### [TAREFA]
Com base no trecho selecionado, responda, por favor:
(a) Qual é o primeiro nome da lista que abre o texto?
(b) Em que século a oferta de serviços de saúde em áreas rurais persiste como um grande desafio?
(c) Que profissionais de saúde são apontados como especialmente escassos?

### [TRECHO SELECIONADO]

Aylene Bousquat
Márcia Cristina Rodrigues Fausto
Patty Fidelis de Almeida
Juliana Gagno Lima
Helena Seidl
Amandia Braga Lima Sousa
Ligia Giovanella
A oferta de serviços de saúde em áreas rurais e distantes dos centros urbanos persiste como um grande desafio para os sistemas de saúde no século XXI. Constrangimentos no acesso a serviços com maior densidade tecnológica; dificuldades com transporte e comunicação; escassez de profissionais de saúde, especialmente médicos, dentre outros problemas, são descritos exaustivamente na literatura.

### [ITENS LISTADOS]
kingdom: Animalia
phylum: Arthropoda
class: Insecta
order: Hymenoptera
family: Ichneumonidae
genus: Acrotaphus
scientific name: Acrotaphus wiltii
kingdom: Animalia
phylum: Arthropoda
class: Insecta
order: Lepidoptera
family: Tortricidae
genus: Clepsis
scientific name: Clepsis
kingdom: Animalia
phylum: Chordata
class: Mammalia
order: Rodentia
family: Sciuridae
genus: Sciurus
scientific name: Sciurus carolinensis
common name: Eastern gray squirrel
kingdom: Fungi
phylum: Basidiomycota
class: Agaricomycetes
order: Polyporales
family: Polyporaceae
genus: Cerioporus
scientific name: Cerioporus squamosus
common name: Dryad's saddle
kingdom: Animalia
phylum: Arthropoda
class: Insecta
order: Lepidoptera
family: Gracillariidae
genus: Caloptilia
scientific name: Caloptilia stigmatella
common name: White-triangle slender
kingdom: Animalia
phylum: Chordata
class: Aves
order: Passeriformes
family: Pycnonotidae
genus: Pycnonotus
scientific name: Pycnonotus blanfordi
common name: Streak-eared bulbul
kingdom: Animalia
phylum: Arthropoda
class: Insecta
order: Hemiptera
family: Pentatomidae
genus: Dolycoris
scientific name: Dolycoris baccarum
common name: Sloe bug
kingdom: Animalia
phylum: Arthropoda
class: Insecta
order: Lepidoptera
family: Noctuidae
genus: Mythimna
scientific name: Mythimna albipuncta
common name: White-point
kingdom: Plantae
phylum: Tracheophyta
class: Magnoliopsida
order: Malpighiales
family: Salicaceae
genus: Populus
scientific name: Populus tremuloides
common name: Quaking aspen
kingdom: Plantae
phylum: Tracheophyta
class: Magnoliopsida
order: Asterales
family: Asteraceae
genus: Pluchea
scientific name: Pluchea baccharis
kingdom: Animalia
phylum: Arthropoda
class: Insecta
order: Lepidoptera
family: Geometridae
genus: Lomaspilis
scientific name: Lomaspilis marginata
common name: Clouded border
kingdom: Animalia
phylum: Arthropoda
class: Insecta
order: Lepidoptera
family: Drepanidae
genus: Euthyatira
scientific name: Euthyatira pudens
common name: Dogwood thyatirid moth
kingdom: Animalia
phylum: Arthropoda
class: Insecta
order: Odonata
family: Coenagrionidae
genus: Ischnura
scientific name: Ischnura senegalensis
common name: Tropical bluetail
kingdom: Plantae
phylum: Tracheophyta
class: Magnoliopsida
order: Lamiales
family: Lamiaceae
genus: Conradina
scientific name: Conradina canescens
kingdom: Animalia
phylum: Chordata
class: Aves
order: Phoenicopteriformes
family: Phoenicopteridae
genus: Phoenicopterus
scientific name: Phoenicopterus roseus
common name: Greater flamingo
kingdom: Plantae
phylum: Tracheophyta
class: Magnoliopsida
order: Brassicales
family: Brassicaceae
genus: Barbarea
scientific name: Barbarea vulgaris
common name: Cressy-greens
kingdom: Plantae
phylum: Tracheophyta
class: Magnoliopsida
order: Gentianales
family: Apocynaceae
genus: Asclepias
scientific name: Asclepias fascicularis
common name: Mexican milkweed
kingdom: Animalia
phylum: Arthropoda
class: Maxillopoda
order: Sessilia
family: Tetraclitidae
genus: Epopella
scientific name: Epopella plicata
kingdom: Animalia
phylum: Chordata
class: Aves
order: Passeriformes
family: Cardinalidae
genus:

### [SOLUÇÃO DO EXERCÍCIO]
(a) Aylene Bousquat.
(b) No século XXI.
(c) Os médicos.